### [What the task asks]
From the entries that follow, extract each line holding the string "GRAIN".

### [Data for the task]
BEGIN
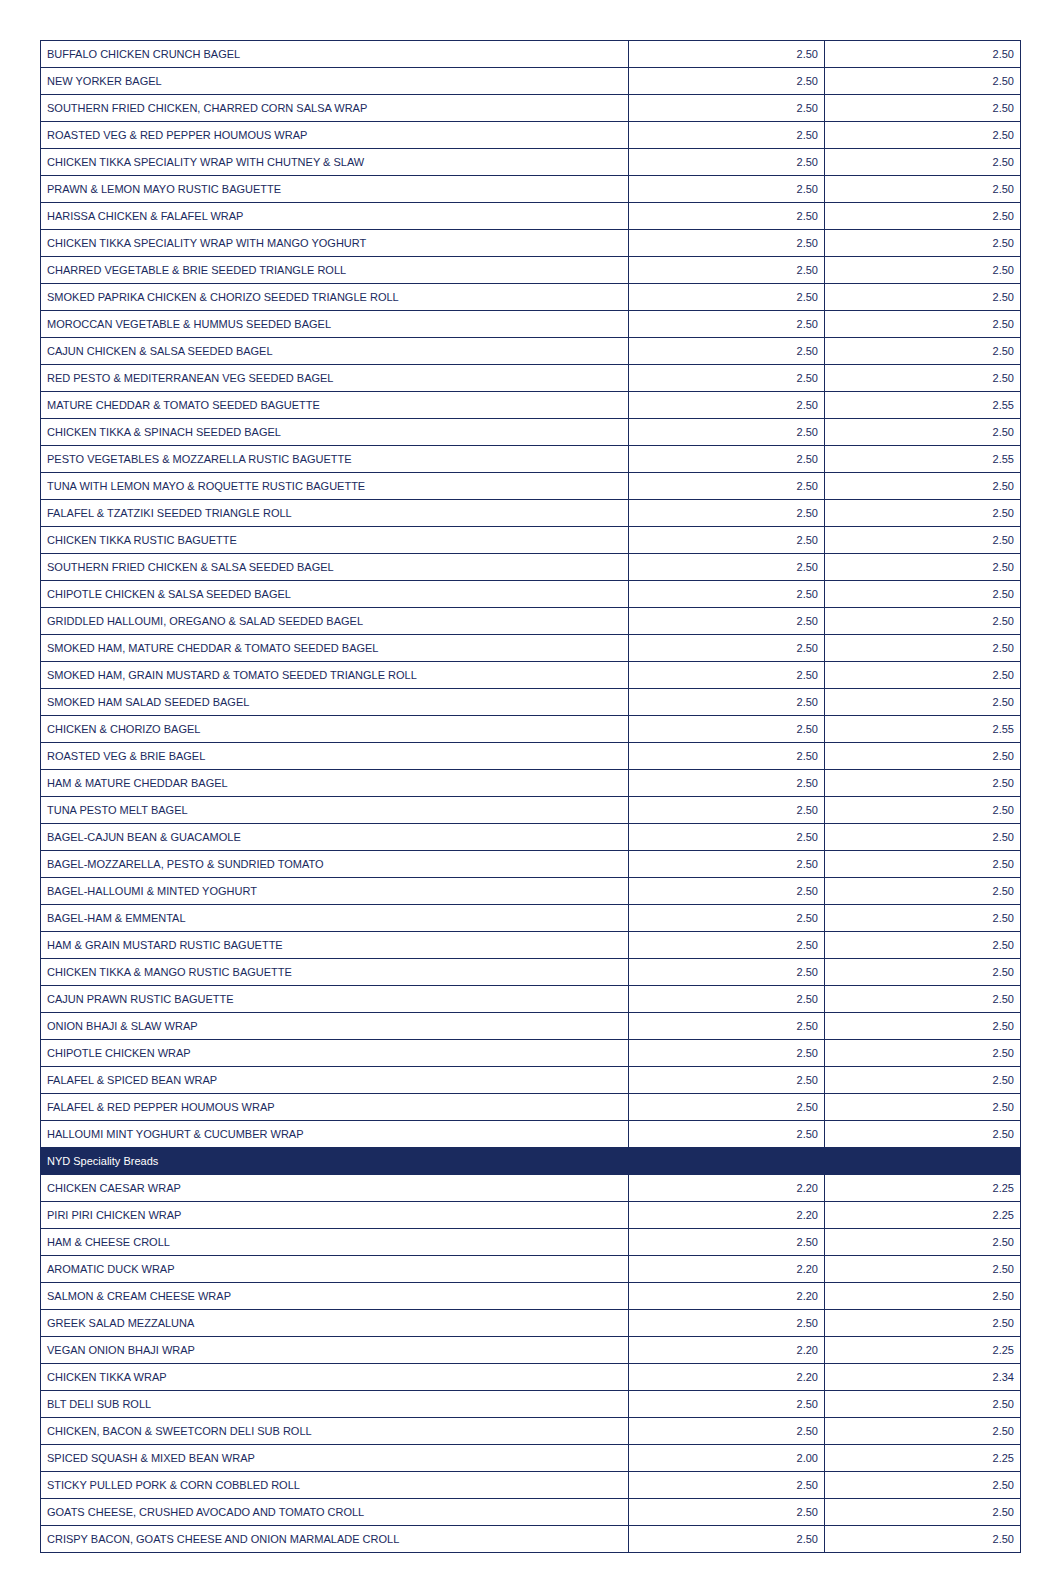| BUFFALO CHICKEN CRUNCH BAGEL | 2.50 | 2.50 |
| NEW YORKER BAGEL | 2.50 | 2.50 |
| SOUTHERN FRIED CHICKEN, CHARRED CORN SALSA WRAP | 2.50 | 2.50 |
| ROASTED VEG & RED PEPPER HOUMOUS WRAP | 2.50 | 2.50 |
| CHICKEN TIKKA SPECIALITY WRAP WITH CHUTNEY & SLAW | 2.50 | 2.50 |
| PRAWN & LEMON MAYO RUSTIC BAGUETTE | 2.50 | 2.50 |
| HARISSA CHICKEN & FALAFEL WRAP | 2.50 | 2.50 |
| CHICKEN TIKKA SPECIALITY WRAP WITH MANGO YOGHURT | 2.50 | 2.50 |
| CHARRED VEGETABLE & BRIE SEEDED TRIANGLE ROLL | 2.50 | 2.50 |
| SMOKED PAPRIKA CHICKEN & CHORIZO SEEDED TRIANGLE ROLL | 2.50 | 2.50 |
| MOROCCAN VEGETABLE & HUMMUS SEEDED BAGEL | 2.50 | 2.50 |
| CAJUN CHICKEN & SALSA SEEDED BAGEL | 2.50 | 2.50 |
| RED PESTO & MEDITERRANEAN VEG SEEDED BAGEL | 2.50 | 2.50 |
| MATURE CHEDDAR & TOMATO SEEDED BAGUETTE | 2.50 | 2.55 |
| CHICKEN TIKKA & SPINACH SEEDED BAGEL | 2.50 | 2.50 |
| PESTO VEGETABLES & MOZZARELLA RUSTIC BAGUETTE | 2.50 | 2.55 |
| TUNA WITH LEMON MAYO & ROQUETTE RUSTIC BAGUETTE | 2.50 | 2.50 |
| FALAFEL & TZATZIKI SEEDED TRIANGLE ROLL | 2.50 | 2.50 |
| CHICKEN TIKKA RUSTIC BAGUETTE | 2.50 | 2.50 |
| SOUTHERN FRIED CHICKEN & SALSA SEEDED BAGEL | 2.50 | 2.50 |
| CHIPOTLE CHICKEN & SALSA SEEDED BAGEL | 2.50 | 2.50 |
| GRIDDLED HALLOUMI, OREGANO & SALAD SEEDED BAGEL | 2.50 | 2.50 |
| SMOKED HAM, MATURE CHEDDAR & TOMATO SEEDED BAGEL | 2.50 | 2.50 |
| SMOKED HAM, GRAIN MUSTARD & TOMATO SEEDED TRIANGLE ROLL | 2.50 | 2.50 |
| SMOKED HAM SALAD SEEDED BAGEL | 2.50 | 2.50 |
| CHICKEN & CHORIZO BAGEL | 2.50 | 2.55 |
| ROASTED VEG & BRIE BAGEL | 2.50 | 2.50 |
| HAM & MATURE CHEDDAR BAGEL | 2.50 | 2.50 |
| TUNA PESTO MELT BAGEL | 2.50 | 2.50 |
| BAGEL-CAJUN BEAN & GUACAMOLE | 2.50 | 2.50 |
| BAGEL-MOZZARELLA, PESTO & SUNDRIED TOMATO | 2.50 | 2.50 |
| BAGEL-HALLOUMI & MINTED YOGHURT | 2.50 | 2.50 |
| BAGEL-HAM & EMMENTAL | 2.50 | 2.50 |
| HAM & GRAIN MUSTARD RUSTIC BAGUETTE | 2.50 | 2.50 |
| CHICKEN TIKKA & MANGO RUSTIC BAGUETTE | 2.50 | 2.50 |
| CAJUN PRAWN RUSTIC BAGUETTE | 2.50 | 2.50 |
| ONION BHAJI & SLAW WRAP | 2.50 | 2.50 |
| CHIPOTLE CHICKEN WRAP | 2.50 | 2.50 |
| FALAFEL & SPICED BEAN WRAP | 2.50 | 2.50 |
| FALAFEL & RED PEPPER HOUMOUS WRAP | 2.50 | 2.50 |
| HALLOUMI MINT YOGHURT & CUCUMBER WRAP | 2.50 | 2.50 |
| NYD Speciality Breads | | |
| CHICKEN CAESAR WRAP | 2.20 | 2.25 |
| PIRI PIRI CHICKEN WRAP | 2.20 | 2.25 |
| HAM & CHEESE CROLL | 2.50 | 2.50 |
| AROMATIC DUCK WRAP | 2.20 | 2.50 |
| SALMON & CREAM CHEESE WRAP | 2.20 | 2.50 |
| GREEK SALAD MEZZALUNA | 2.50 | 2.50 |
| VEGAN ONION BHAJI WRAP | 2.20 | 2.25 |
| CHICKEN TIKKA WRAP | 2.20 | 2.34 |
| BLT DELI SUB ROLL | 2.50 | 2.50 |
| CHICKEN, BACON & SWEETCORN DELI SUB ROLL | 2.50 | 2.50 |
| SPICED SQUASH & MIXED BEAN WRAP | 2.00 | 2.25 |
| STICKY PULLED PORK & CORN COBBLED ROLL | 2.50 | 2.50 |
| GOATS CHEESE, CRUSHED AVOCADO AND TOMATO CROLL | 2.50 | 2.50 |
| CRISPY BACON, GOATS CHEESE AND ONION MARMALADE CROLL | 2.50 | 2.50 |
END
### [Solution to this problem]
| SMOKED HAM, GRAIN MUSTARD & TOMATO SEEDED TRIANGLE ROLL | 2.50 | 2.50 |
| HAM & GRAIN MUSTARD RUSTIC BAGUETTE | 2.50 | 2.50 |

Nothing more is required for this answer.